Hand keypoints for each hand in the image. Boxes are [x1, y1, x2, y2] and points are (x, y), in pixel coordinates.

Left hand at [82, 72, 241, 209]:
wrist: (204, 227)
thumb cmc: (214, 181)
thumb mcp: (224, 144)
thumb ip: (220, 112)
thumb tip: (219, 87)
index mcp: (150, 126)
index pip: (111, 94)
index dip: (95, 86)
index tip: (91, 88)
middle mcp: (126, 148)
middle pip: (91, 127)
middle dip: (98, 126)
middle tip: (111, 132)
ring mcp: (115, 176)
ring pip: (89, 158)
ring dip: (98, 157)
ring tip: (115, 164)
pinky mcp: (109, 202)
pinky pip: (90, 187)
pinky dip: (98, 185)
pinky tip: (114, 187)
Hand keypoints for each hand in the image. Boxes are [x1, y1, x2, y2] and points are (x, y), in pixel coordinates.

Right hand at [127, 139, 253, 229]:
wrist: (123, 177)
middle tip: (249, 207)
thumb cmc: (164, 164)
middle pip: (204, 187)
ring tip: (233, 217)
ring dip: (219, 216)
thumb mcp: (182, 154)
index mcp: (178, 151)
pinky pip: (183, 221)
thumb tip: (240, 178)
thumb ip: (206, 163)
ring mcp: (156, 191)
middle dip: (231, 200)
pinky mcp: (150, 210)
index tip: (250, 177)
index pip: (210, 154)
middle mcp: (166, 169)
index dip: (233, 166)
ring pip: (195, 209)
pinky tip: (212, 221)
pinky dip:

◆ ◆ ◆ ◆ ◆

AIM OF THE TASK —
Out of the listing above, reproduce exactly the lines from the one with "thumb cmc: (164, 164)" up to and including the one with "index tip: (250, 177)".

REPLY TO THE TASK —
thumb cmc: (164, 164)
middle pip: (204, 187)
ring tip: (233, 217)
ring dip: (219, 216)
thumb mcp: (182, 154)
index mcp: (178, 151)
pinky pip: (183, 221)
thumb tip: (240, 178)
thumb ip: (206, 163)
ring mcp: (156, 191)
middle dip: (231, 200)
pinky mcp: (150, 210)
index tip: (250, 177)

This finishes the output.